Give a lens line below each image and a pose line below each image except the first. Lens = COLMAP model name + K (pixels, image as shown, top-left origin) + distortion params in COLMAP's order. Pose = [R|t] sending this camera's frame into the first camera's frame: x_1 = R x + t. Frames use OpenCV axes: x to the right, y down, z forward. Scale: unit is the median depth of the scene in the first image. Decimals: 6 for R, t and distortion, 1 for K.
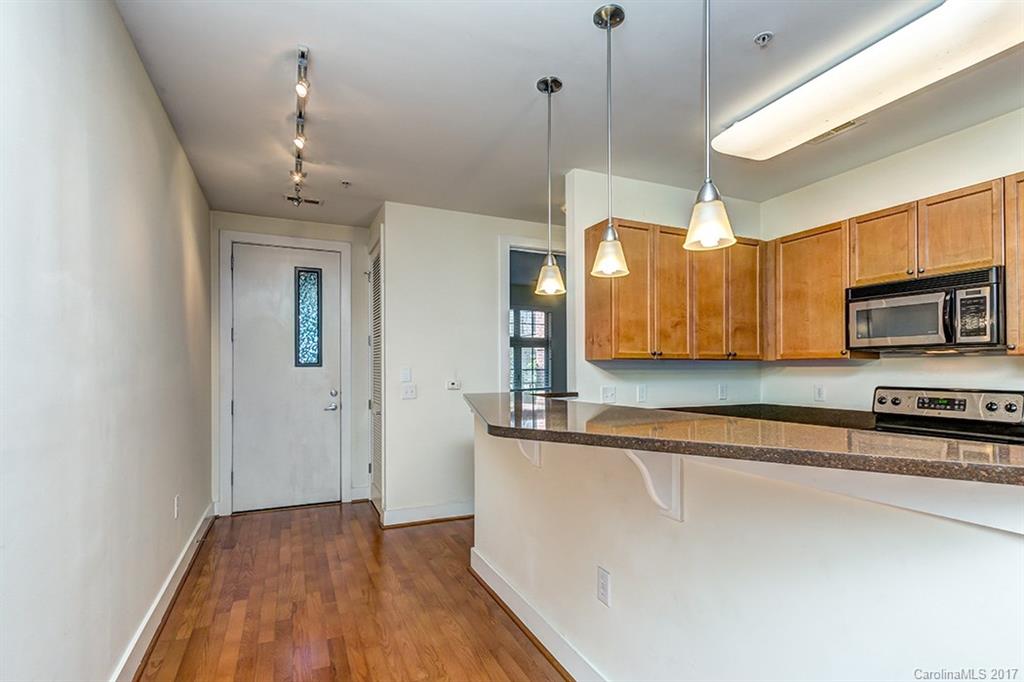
★ ★ ★ ★ ★
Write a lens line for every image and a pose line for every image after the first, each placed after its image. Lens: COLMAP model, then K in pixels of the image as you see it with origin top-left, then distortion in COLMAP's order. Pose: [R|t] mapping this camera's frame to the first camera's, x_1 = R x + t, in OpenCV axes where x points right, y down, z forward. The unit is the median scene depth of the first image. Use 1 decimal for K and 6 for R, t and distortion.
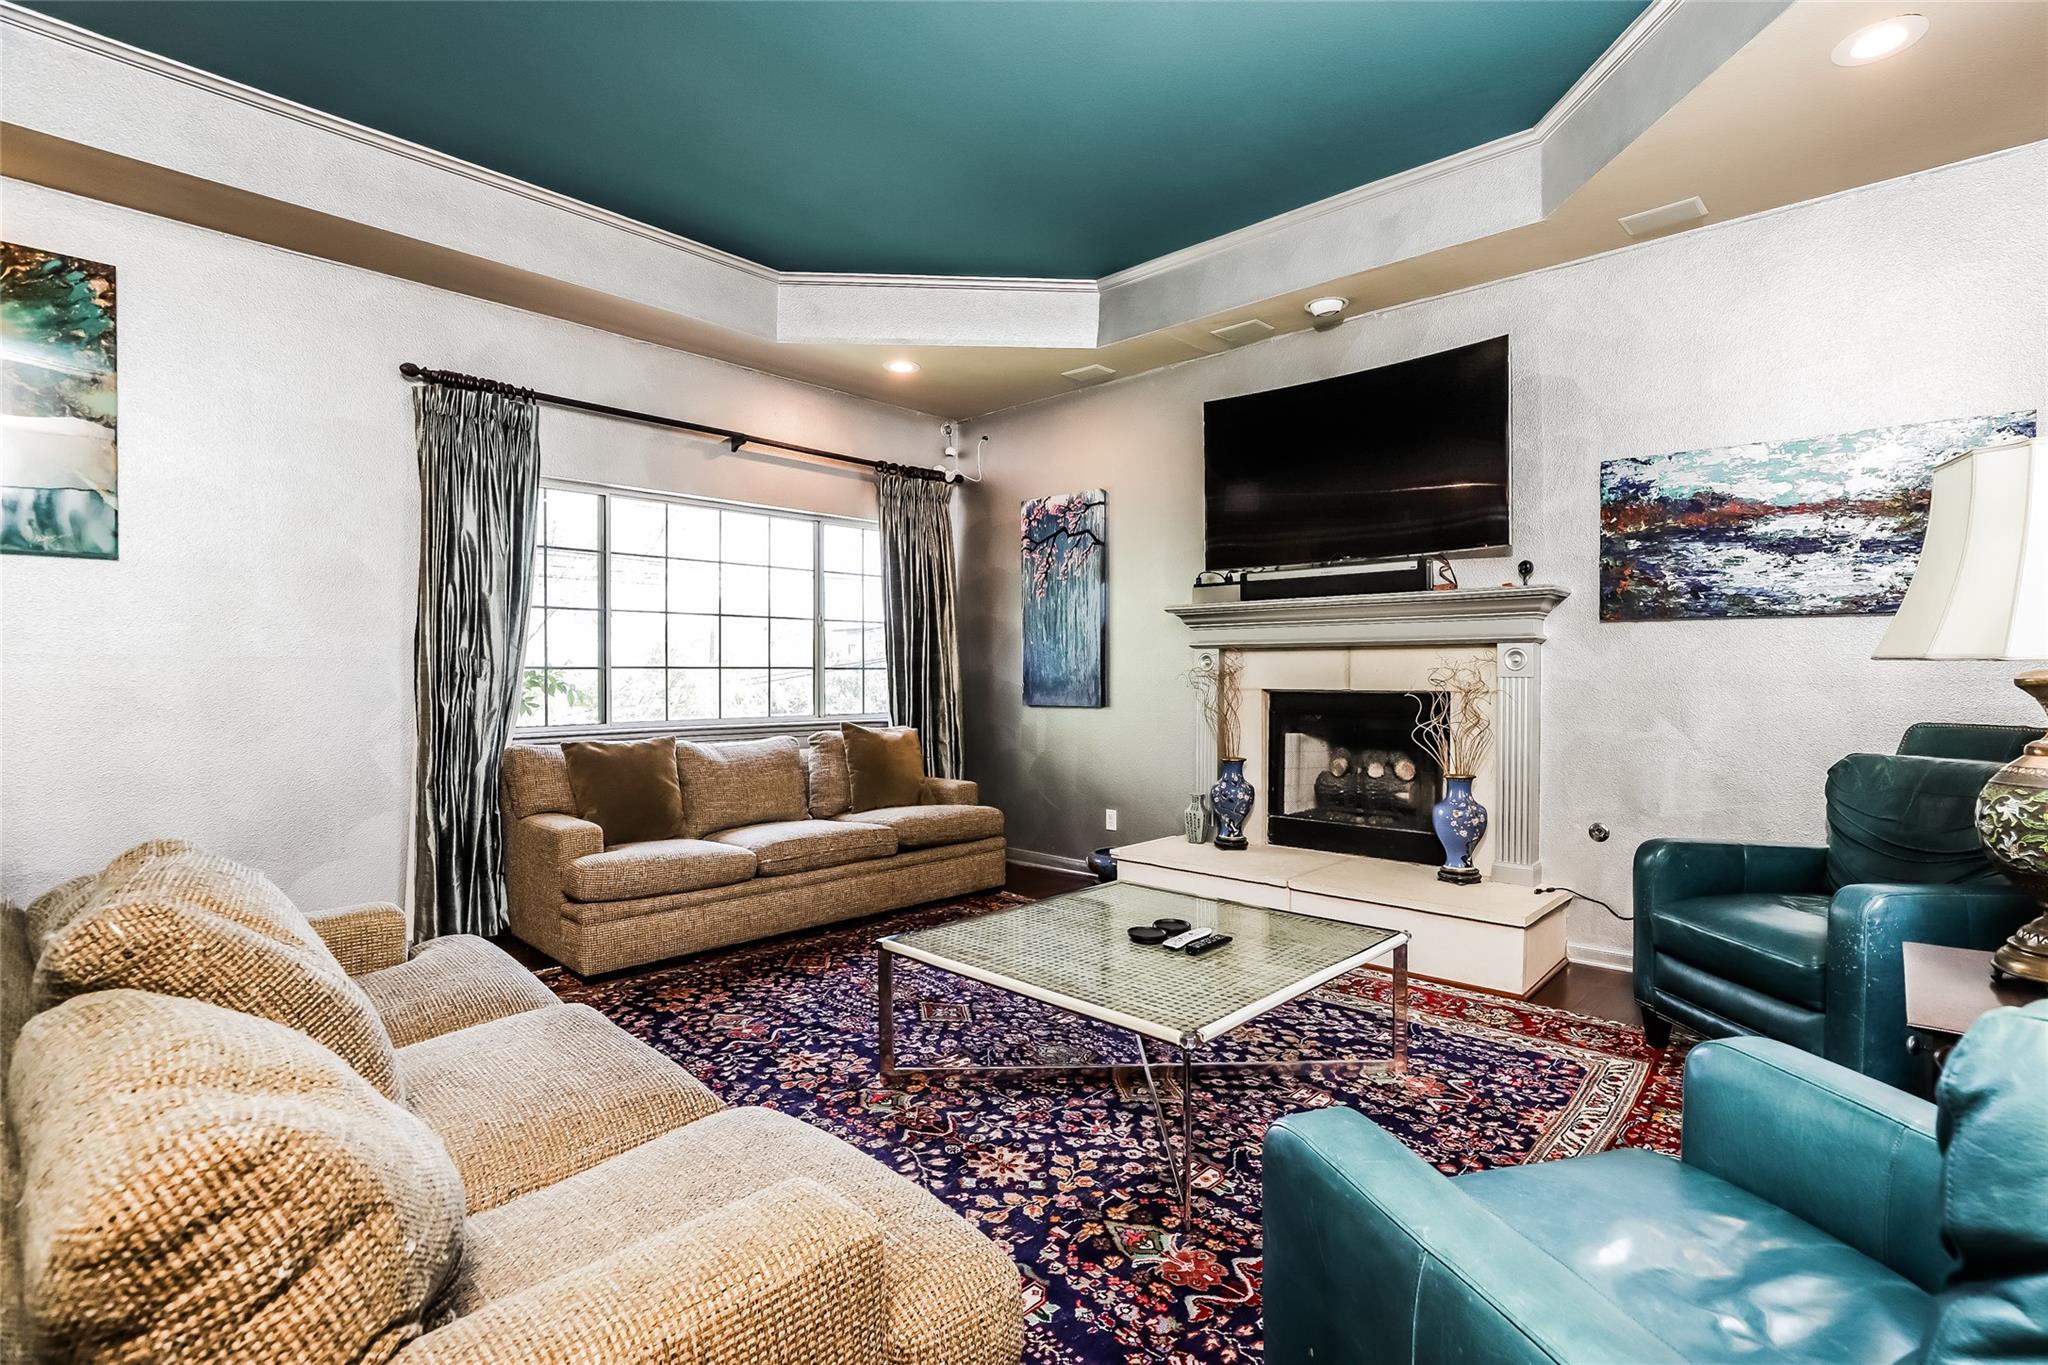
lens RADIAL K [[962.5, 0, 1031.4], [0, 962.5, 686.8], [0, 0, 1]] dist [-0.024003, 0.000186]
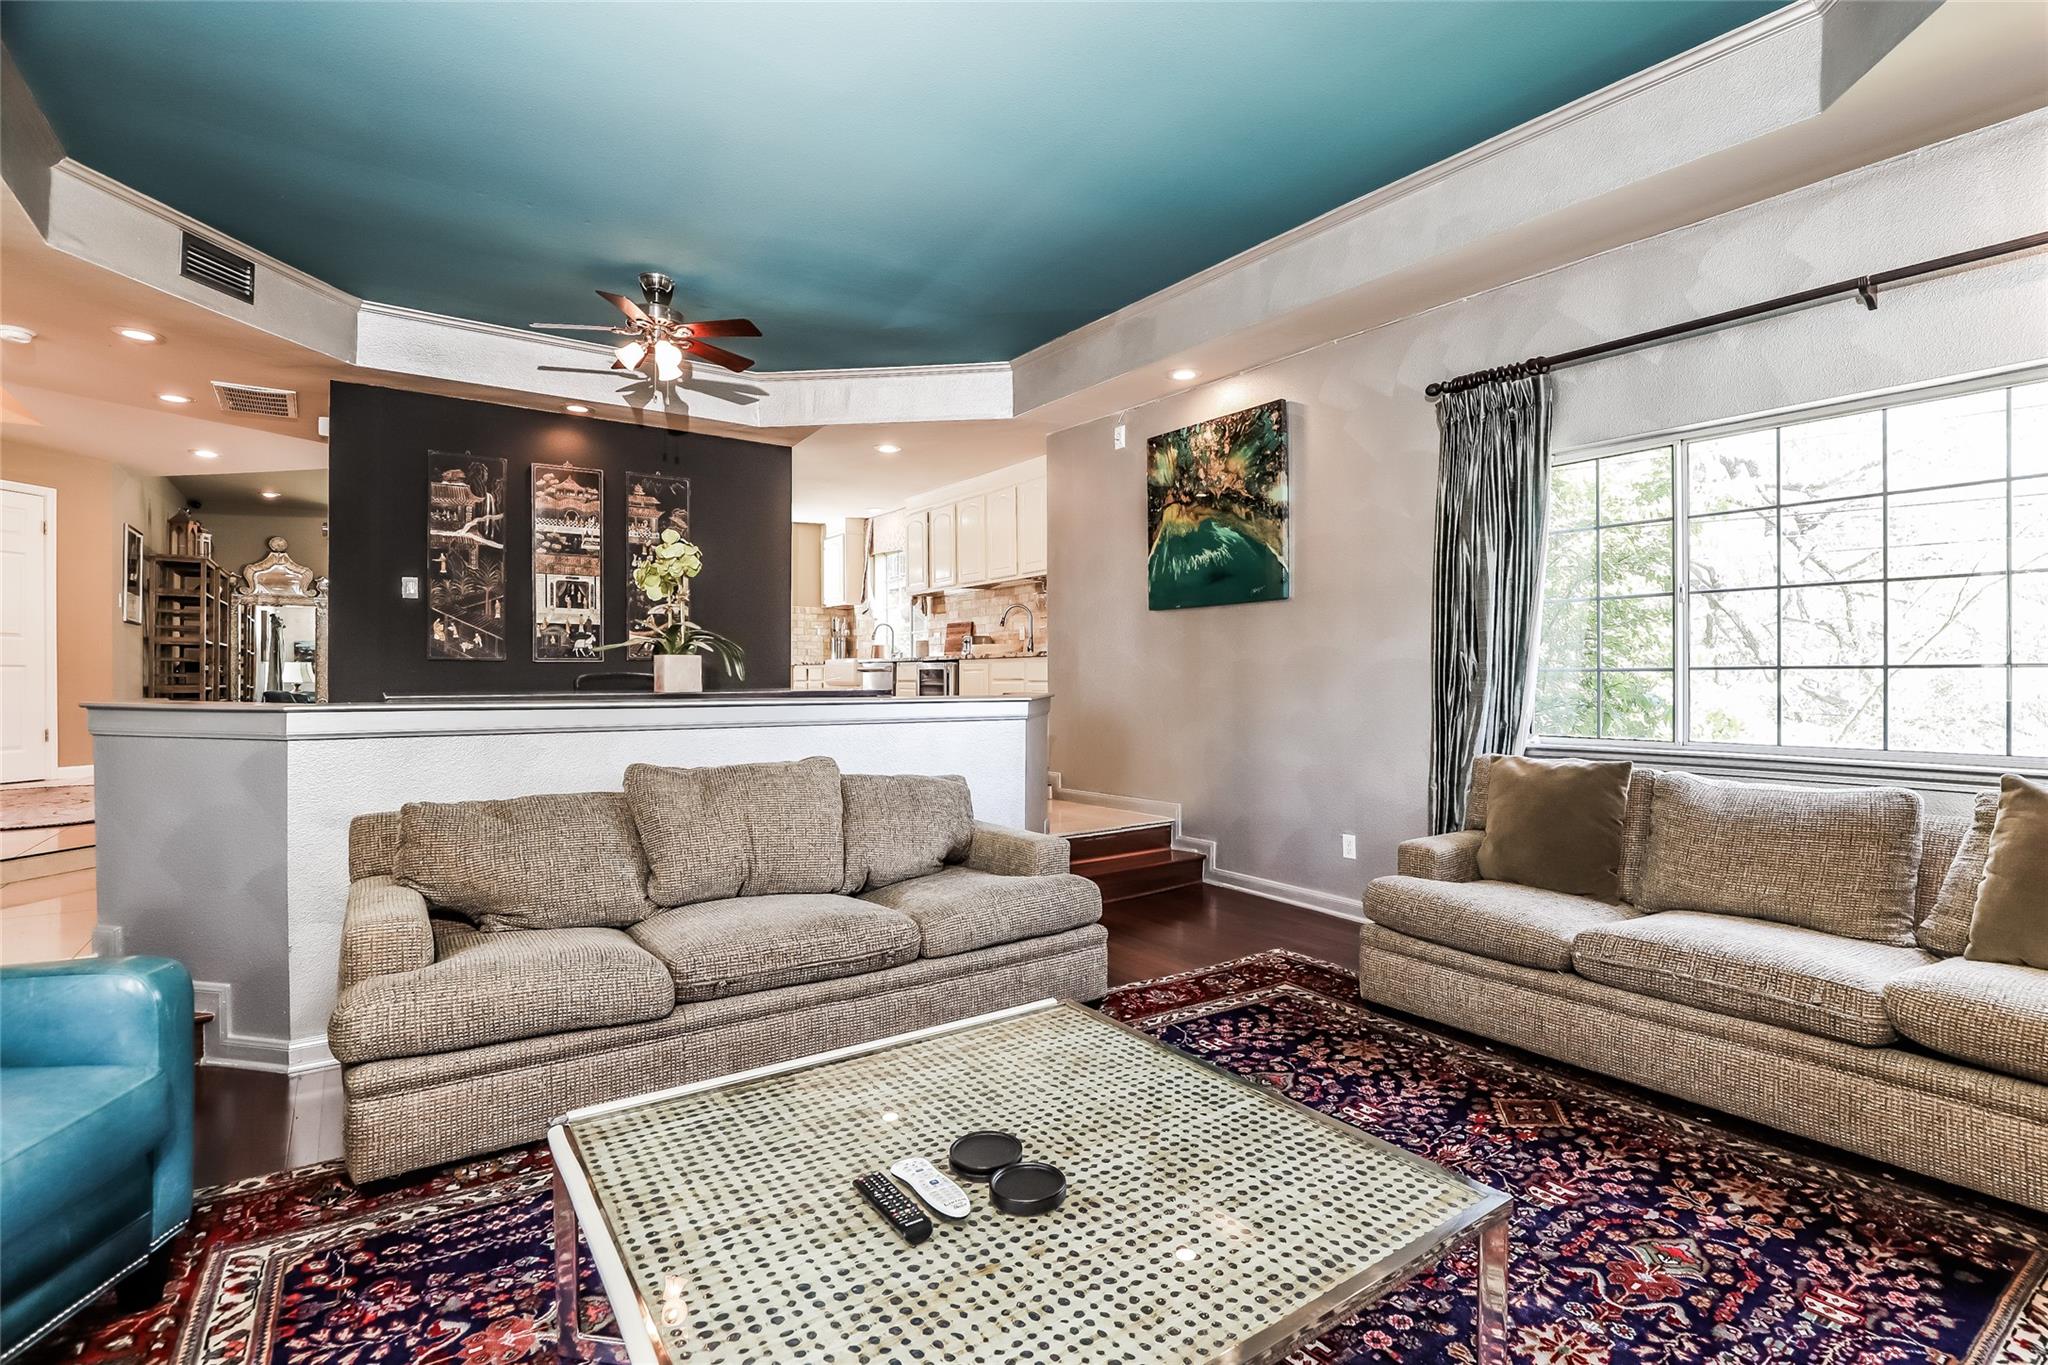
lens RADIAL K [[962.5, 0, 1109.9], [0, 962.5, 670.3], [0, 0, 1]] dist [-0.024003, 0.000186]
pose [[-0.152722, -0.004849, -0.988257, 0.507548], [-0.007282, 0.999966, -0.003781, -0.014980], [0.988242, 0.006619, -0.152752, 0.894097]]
★ ★ ★ ★ ★
▶ **WORK REQUIRED**:
Rewrite the material from the line with "Write a lens" up to and including the line with "0.006619, -0.152752, 0.894097]]", replacing "top-left" with "upper-left" and keeping everything else the same. Omit the pictures from your answer.

▶ **ANSWER AREA**:
Write a lens line for every image and a pose line for every image after the first, each placed after its image. Lens: COLMAP model, then K in pixels of the image as you see it with origin upper-left, then distortion in COLMAP's order. Pose: [R|t] mapping this camera's frame to the first camera's, x_1 = R x + t, in OpenCV axes where x points right, y down, z forward. The unit is the median scene depth of the first image. Use 1 decimal for K and 6 for R, t and distortion.
lens RADIAL K [[962.5, 0, 1031.4], [0, 962.5, 686.8], [0, 0, 1]] dist [-0.024003, 0.000186]
lens RADIAL K [[962.5, 0, 1109.9], [0, 962.5, 670.3], [0, 0, 1]] dist [-0.024003, 0.000186]
pose [[-0.152722, -0.004849, -0.988257, 0.507548], [-0.007282, 0.999966, -0.003781, -0.014980], [0.988242, 0.006619, -0.152752, 0.894097]]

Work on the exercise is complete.